**ABOUT THIS TASK:** Whenever "StatCard" appears in a line, please copy that line from the data.

**RECORDS SHOWN:**

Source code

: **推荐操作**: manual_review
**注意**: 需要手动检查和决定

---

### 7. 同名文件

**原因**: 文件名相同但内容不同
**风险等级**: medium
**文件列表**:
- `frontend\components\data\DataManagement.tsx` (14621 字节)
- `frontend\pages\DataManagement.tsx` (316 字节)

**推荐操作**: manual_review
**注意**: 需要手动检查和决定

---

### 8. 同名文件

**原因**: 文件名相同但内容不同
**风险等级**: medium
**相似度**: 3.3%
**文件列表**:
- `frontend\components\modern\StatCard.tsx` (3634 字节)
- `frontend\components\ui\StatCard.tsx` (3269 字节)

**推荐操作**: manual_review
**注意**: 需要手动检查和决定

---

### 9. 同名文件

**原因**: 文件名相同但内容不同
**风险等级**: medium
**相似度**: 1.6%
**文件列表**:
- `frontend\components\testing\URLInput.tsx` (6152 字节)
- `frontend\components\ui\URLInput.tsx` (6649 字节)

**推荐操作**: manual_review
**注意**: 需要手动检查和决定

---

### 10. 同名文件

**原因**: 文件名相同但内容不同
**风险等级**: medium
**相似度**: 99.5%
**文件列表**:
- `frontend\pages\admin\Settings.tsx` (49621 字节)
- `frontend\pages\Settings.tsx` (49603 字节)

**PROBLEM SOLUTION:**
- `frontend\components\modern\StatCard.tsx` (3634 字节)
- `frontend\components\ui\StatCard.tsx` (3269 字节)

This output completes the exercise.